Many of the 100 parents and carers who viewed the videos for feedback appreciated what the videos learned:

“They are very clear and I like that they are short and to the point. Parents of autistic / ADHD children do not have much time due to the high needs of their children, so I appreciate the structure of the videos. “

“You really helped me understand that it’s not about defiance, but more about the role of the executive. Approaching it differently instead of arguing makes things so much better. “

“The videos made me feel less alone. They reminded me that my son’s behavior is ‘normal’ on the spectrum and hope that there are more things I can try to help him. “

The videos were originally designed to support parents during the pandemic who were forced to become home school special educators for adolescents with ASD and ADHD.

Children with ADHD and ASD may have had difficulty regulating their behavior in the structured framework of a typical school day, but structure and predictability were suddenly lost during COVID.

A child’s ability to moderate their behavior and regulate their emotions can be challenged when a lot is happening. “During the COVID-19 pandemic, the normal structure of the school day is being turned upside down,” said Laura Anthony, PhD, University of Colorado School of Medicine and Children’s Hospital Colorado. “Children may experience disabled anxiety, mood disorders, and aggressive behavior because of their unmet needs during the unstructured days of the pandemic.”

Unstuck and On Target aims to develop a common mindset, language, and range of supports for teachers and caregivers to help children be more successful in school and at home.

“We know the skills and support in our original virtual and print editions of Unstuck and On Target are a valuable resource for parents and caregivers,” said Lauren Kenworthy, PhD, director of the Center for Autism Spectrum Disorders at Children’s National Hospital. “We’re so grateful to the creative minds at the University of Maryland’s School of Social Work for helping bring these ideas to life in videos so they can help even more families.”

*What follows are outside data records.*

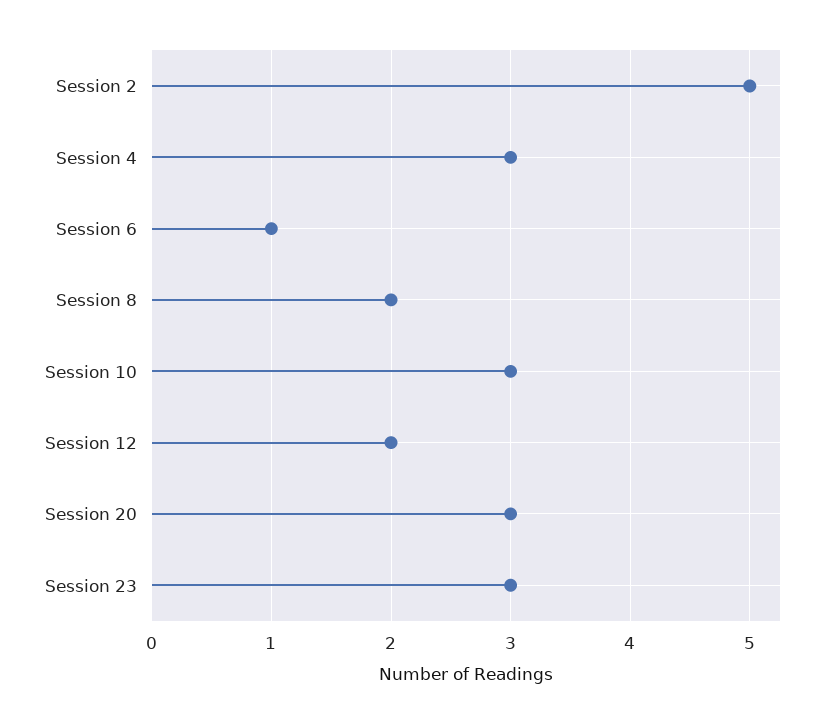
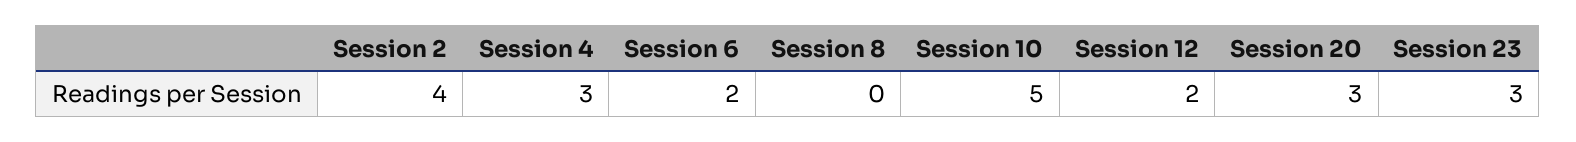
  {
-   "Session 2": 5,
+   "Session 2": 4,
    "Session 4": 3,
-   "Session 6": 1,
+   "Session 6": 2,
-   "Session 8": 2,
+   "Session 8": 0,
-   "Session 10": 3,
+   "Session 10": 5,
    "Session 12": 2,
    "Session 20": 3,
    "Session 23": 3
  }

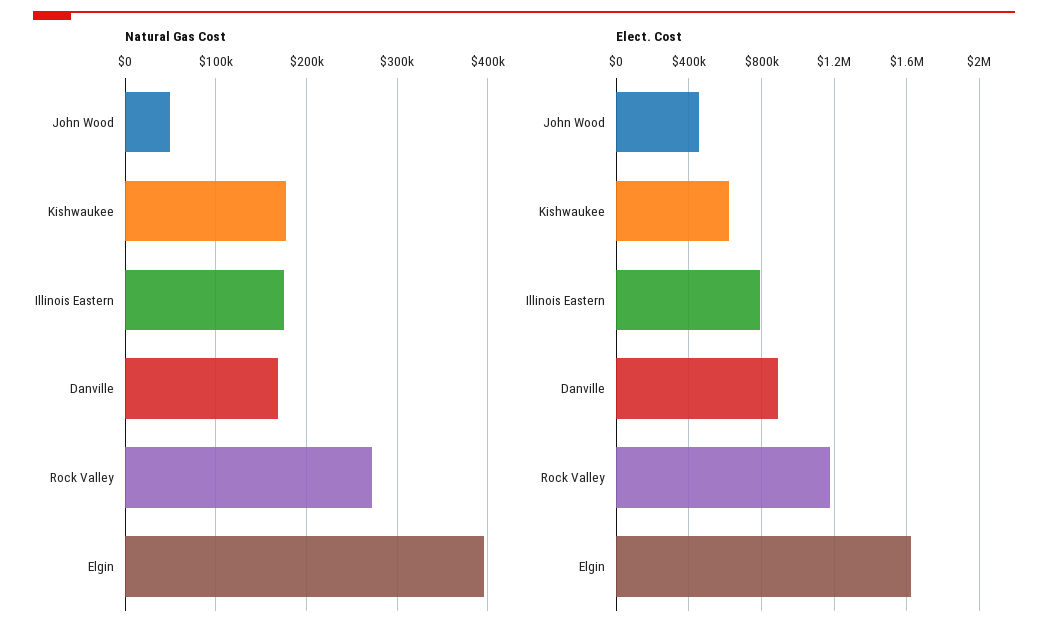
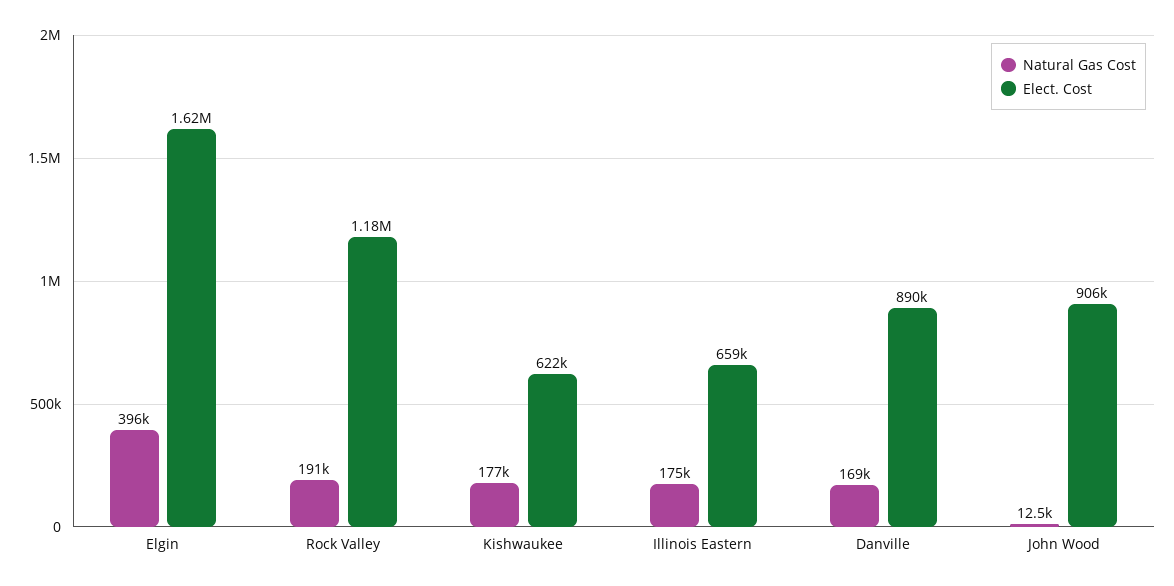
  {
    "Natural Gas Cost": {
-     "John Wood": 50000,
+     "John Wood": 12500,
      "Kishwaukee": 177000,
      "Illinois Eastern": 175000,
      "Danville": 169000,
-     "Rock Valley": 270000,
+     "Rock Valley": 191000,
      "Elgin": 396000
    },
    "Elect. Cost": {
-     "John Wood": 450000,
+     "John Wood": 906000,
      "Kishwaukee": 622000,
-     "Illinois Eastern": 800000,
+     "Illinois Eastern": 659000,
      "Danville": 890000,
      "Rock Valley": 1180000,
      "Elgin": 1620000
    }
  }

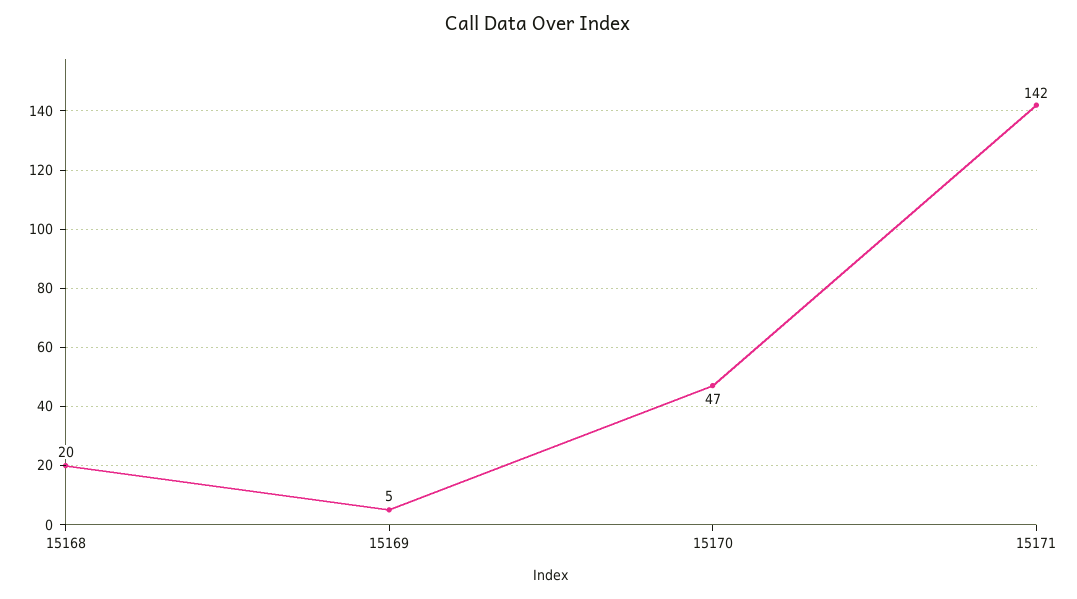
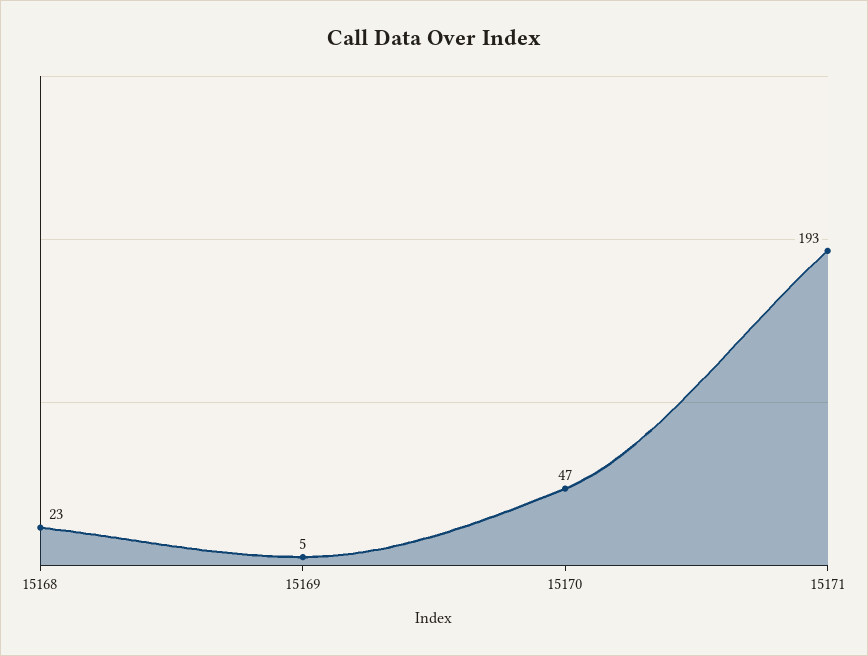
  {
-   "15168": 20,
+   "15168": 23,
    "15169": 5,
    "15170": 47,
-   "15171": 142
+   "15171": 193
  }

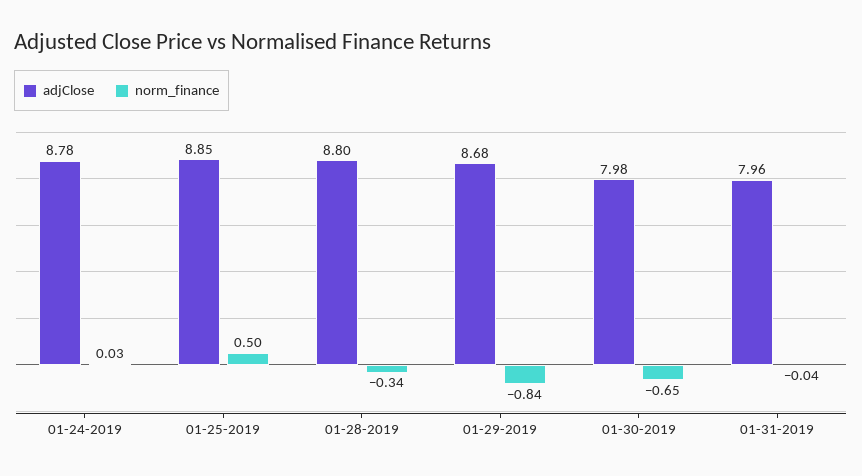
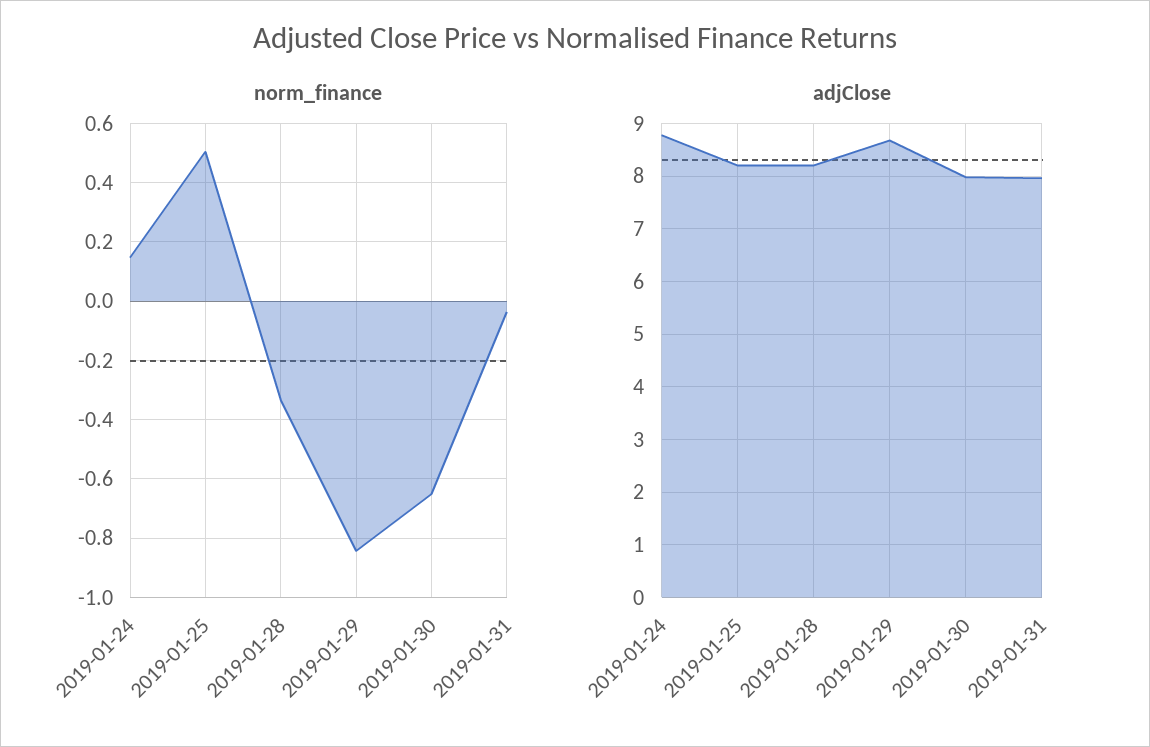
  {
    "adjClose": {
      "01-24-2019": 8.78,
-     "01-25-2019": 8.85,
+     "01-25-2019": 8.2,
-     "01-28-2019": 8.8,
+     "01-28-2019": 8.2,
      "01-29-2019": 8.68,
      "01-30-2019": 7.98,
      "01-31-2019": 7.96
    },
    "norm_finance": {
-     "01-24-2019": 0.03,
+     "01-24-2019": 0.15,
      "01-25-2019": 0.5,
      "01-28-2019": -0.34,
      "01-29-2019": -0.84,
      "01-30-2019": -0.65,
      "01-31-2019": -0.04
    }
  }

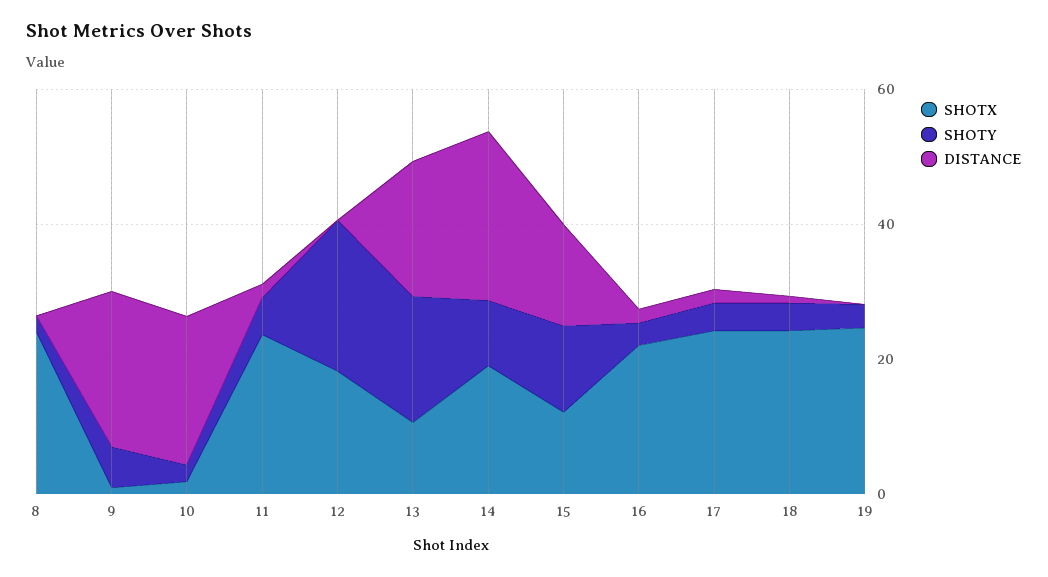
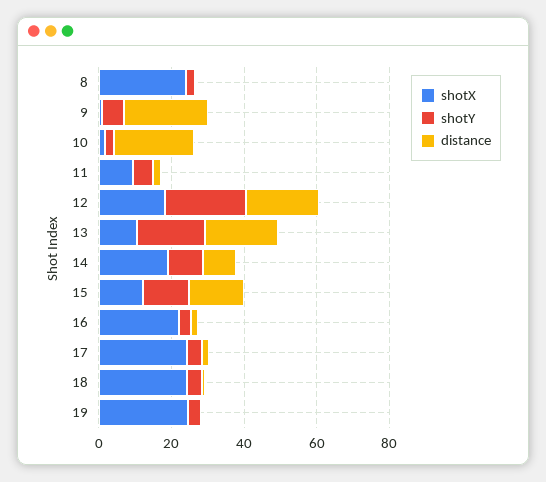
  {
    "SHOTX": {
      "8": 25,
      "9": 0,
      "10": 0,
-     "11": 25,
+     "11": 10,
      "12": 20,
      "13": 10,
      "14": 20,
      "15": 10,
      "16": 20,
      "17": 25,
      "18": 25,
      "19": 25
    },
    "SHOTY": {
      "8": 0,
      "9": 5,
      "10": 5,
      "11": 5,
      "12": 20,
      "13": 20,
      "14": 10,
      "15": 15,
      "16": 5,
      "17": 5,
      "18": 5,
      "19": 5
    },
    "DISTANCE": {
      "8": 0,
      "9": 25,
      "10": 20,
      "11": 0,
-     "12": 0,
+     "12": 20,
      "13": 20,
-     "14": 25,
+     "14": 10,
      "15": 15,
      "16": 0,
      "17": 0,
      "18": 0,
      "19": 0
    }
  }

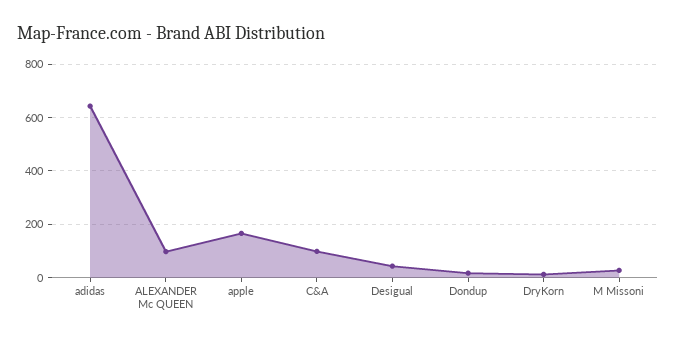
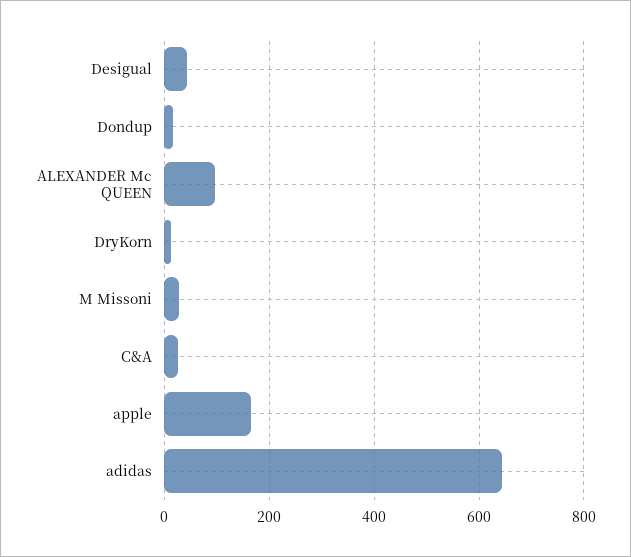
  {
    "adidas": 640,
    "ALEXANDER Mc QUEEN": 100,
    "apple": 160,
-   "C&A": 100,
+   "C&A": 20,
    "Desigual": 40,
    "Dondup": 20,
    "DryKorn": 20,
    "M Missoni": 20
  }

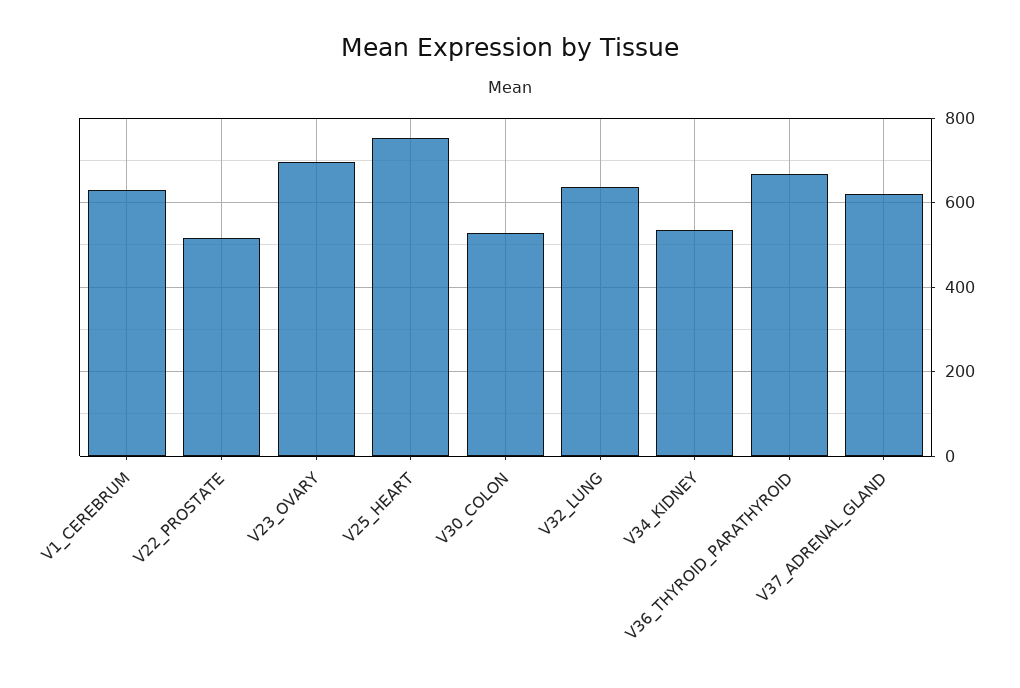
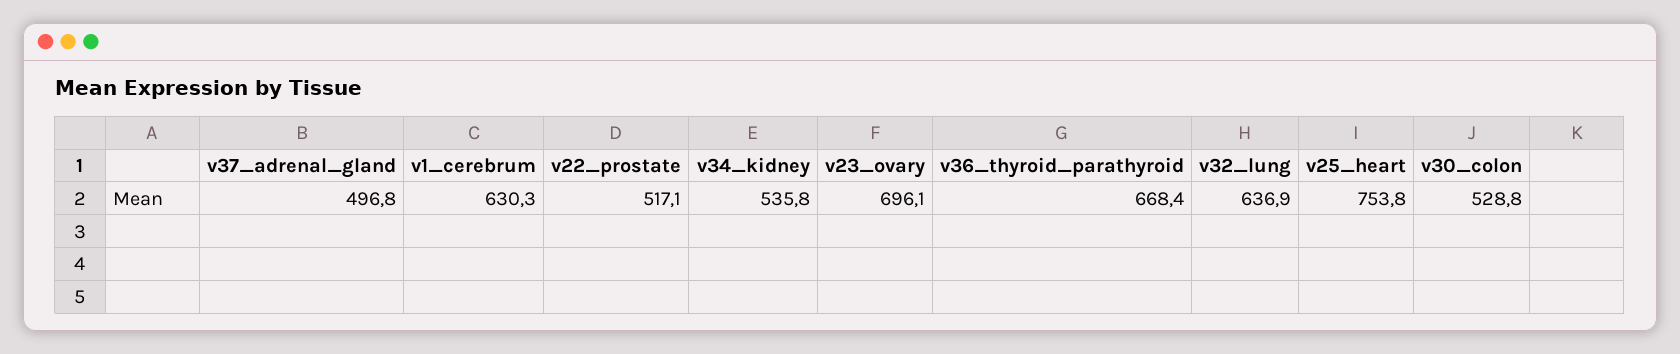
  {
    "V1_CEREBRUM": 630.3,
    "V22_PROSTATE": 517.1,
    "V23_OVARY": 696.1,
    "V25_HEART": 753.8,
    "V30_COLON": 528.8,
    "V32_LUNG": 636.9,
    "V34_KIDNEY": 535.8,
    "V36_THYROID_PARATHYROID": 668.4,
-   "V37_ADRENAL_GLAND": 620
+   "V37_ADRENAL_GLAND": 496.8
  }

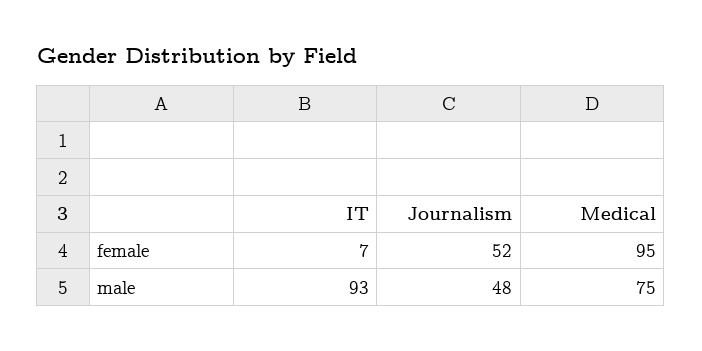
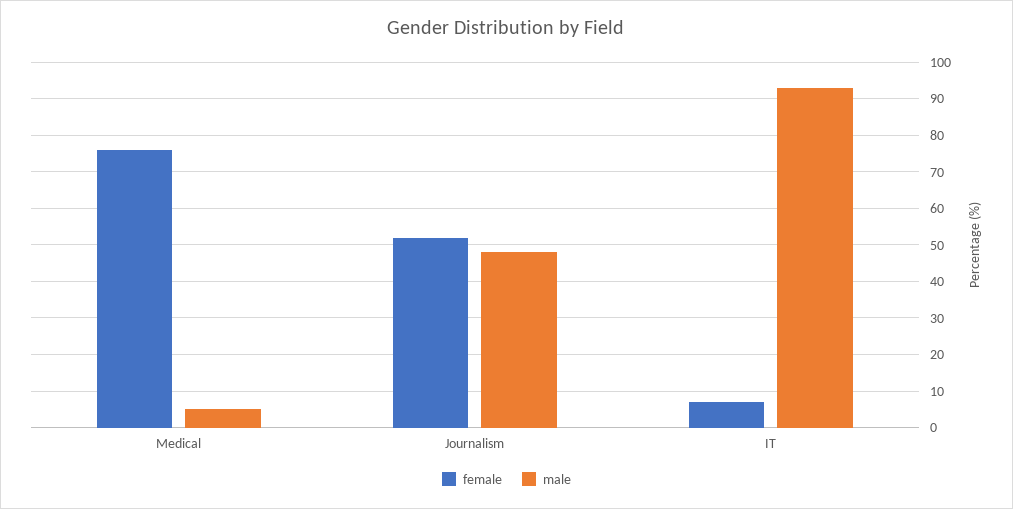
  {
    "female": {
      "IT": 7,
      "Journalism": 52,
-     "Medical": 95
+     "Medical": 75
    },
    "male": {
      "IT": 93,
      "Journalism": 48,
-     "Medical": 75
+     "Medical": 5
    }
  }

The institute directed the development of the videos by Meredith W. Gunn, PhD, MSWDr Colorado Children’s Hospital; Lauren Kenworthy, PhD, director of the Center for Autism Spectrum Disorders at Children’s National Hospital; and the team of authors from Unstuck and On Target.

“At the University of Maryland School of Social Work, we are proud of this parenting video series, and proud of the work of Meredith Gunn and her team. We are dedicated to helping parents, caregivers, and teachers in their never-ending job of educating and raising children in the United States. Now, more than ever, these “front-line workers” need as much support as possible, ”said School of Social Labor Dean Judy L. Postmus, PhD, MSW.

Several of the videos are animated by the institute’s multimedia technicians using Vyond, Kaitlyn Decker, MS, and Dennard Brown.

“We wanted to make the characters varied so that they could reach a wide range of parents and be relatable,” said Brown. “The videos contain information that everyone can learn from. These techniques can have any level of relationship you have. “

The Institute for Innovation & Implementation

Founded in 2005, the Institute for Innovation & Implementation (The Institute) is part of the University of Maryland’s School of Social Work. The institute is committed to building research-based, innovative, sustainable and transformative systems and services for youth and family support and developing the capacities of the workforce within these systems. We do this work in partnership with government agencies, health care providers, and community-based organizations to improve outcomes for and with adolescents and their families.

Via the University of Maryland’s School of Social Work

The University of Maryland’s School of Social Work, founded in 1961, is highly regarded and respected. Its mission is to develop practitioners, leaders, and academics to advance the well-being of populations and communities and promote social justice. As national leaders, they create and use knowledge for education, service innovation and policy development.